Credited as the first summer blockbuster, Jaws was a phenomenon and the poster art played a big part in the feeding frenzy.  The poster art, painted by Roger Kastel, originally appeared on the Bantam paperback for the best-selling book by Peter Benchley.  Universal Studios knew this film was going to be huge and looked at numerous designs before ultimately deciding that the book art was simply unbeatable.

Jaws paperback book cover Bantam

Universal smudged out the nudity that had been a controversial on the smaller book cover and enhanced  the impact by changing the title letters from the pale blue of the paperback to the dramatic blood red we all know today.

The resulting poster, with Kastel’s dramatic realistic style, the dramatic use of color and the exaggerated scale of the shark, is simply one of the most iconic images in the history of cinema.

Unfortunately, Kastel’s original 20×30 painting went missing during the book tour for the movie release.  This painting would be extremely valuable today, but it has never been recovered .  Read more about this unfortunate event at Collectors Weekly.

Poster Value

This poster has good availability in higher grades and is not out of reach for serious collectors.  While I found several listed at over $1,000, I also found numerous listings below worth checking out.

Given the iconic design and lasting critical impact of this film, owning an original Jaws one-sheet seems like a pretty safe collectible investment to me.

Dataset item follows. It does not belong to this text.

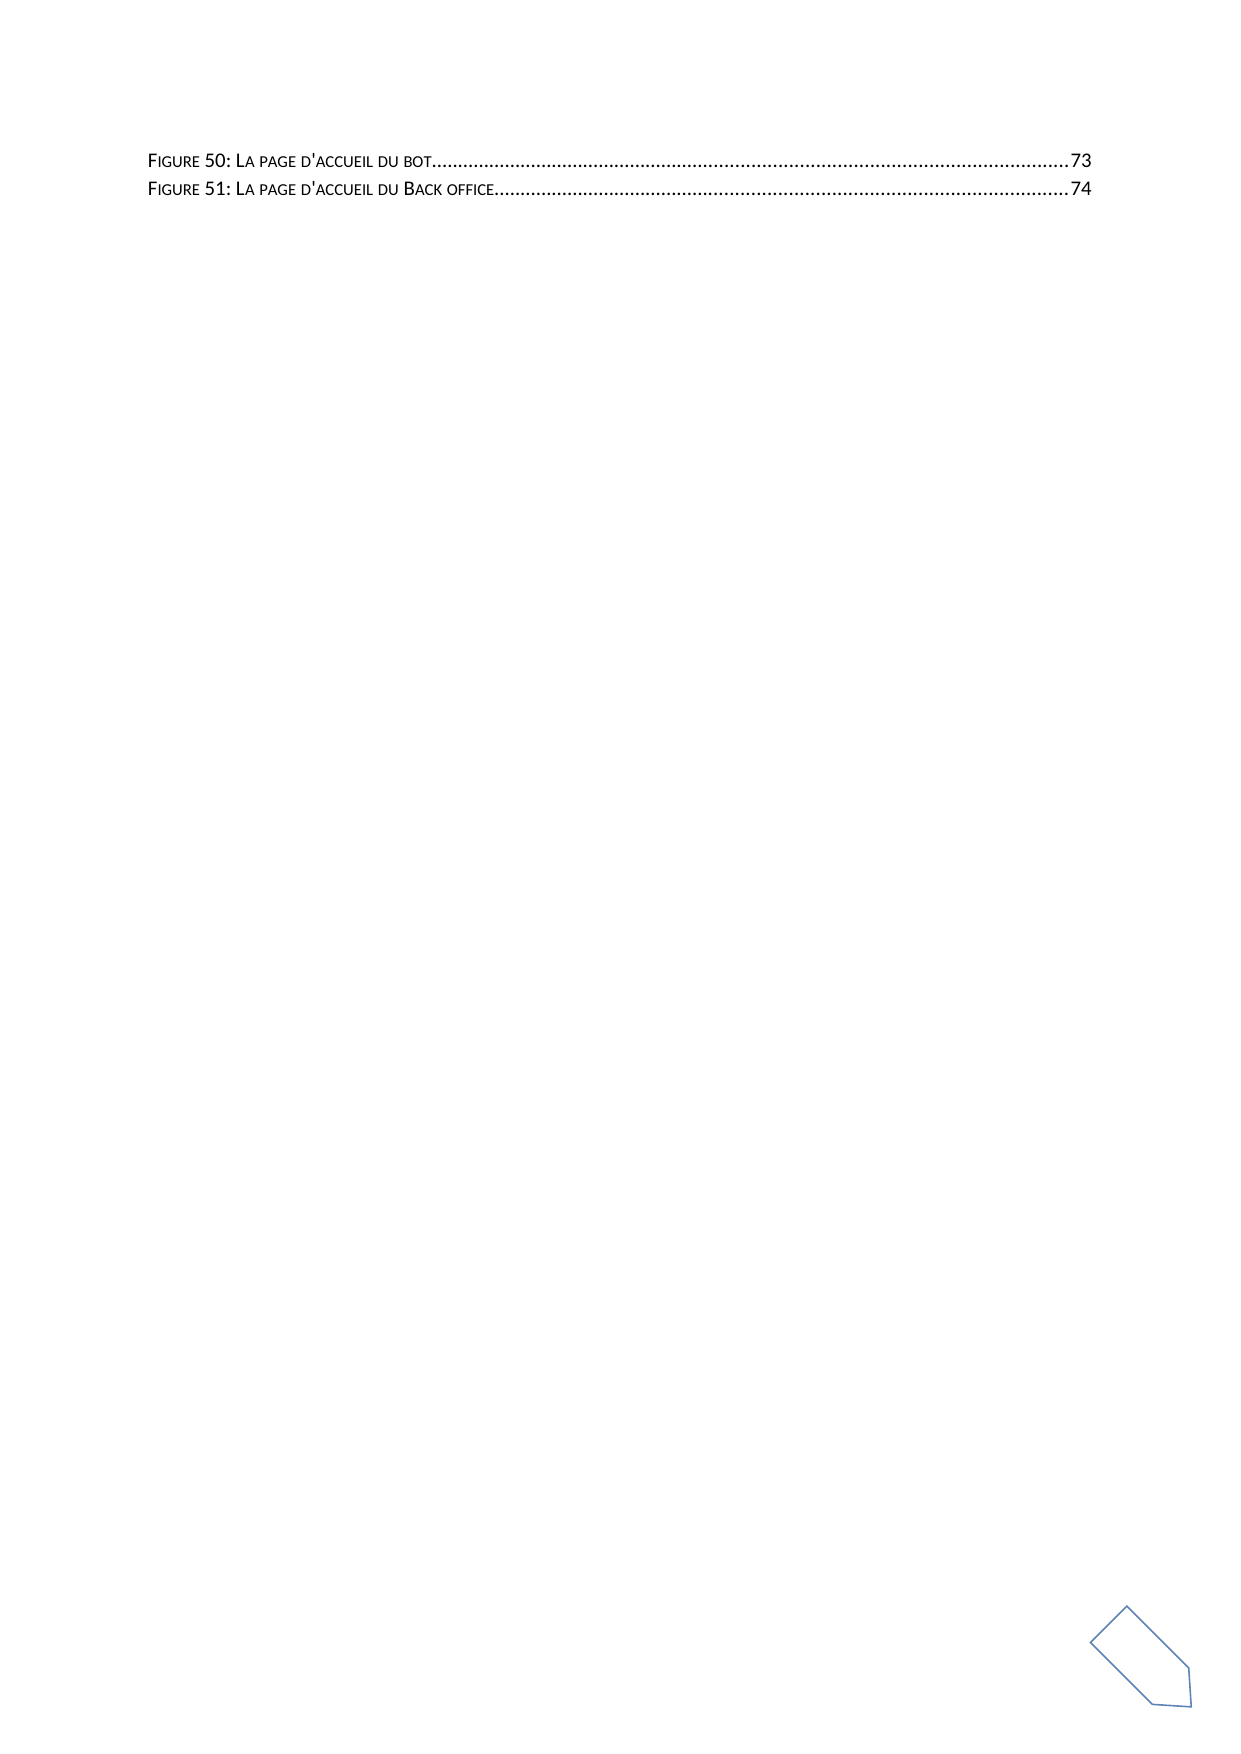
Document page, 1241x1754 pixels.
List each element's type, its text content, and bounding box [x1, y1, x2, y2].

text Figure 50: La page d'accueil du bot 73 [148, 148, 1093, 173]
text Figure 51: La page d'accueil du Back office 74 [148, 175, 1093, 200]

A couple of these posters are listed on eBay starting at $750

A Private collector is offering a Very Fine poster for $850 at Heritage Auctions


 

Summary

The summer blockbuster season is upon us, as is our annual family trip to the beach.   Jaws is being re-released at the theaters in June, and I plan to be there, re-living one of the great monster movies of the last 50 years and the grandaddy of the summer blockbuster.